§ **Required task**
Filter the listing below and copy every line that contains the string "catalogue".

◆ ◆ ◆ ◆ ◆ ◆ ◆

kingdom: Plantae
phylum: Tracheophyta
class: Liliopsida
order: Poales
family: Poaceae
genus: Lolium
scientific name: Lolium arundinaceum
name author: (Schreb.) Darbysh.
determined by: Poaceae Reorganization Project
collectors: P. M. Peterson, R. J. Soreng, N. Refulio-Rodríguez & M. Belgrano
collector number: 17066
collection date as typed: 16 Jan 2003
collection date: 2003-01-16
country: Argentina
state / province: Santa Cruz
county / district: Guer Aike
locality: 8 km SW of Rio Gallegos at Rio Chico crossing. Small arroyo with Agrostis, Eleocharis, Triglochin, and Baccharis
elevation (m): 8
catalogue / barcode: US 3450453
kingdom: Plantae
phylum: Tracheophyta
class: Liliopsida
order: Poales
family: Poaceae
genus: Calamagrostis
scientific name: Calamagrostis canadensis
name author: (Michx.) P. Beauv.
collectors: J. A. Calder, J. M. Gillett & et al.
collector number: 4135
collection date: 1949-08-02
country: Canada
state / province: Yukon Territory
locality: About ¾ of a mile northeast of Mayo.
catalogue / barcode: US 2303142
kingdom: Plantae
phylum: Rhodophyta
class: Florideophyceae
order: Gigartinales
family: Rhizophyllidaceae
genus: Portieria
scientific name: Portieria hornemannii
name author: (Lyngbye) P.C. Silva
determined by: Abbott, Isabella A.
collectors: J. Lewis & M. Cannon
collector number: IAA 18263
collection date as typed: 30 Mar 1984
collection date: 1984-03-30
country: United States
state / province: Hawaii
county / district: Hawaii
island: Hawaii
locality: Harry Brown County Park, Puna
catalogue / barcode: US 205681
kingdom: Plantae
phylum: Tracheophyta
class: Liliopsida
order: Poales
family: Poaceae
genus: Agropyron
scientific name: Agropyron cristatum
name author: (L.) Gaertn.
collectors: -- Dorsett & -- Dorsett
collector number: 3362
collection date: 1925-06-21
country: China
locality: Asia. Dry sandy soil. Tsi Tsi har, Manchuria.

◆ ◆ ◆ ◆ ◆ ◆ ◆

§ **Answer for this exercise**
catalogue / barcode: US 3450453
catalogue / barcode: US 2303142
catalogue / barcode: US 205681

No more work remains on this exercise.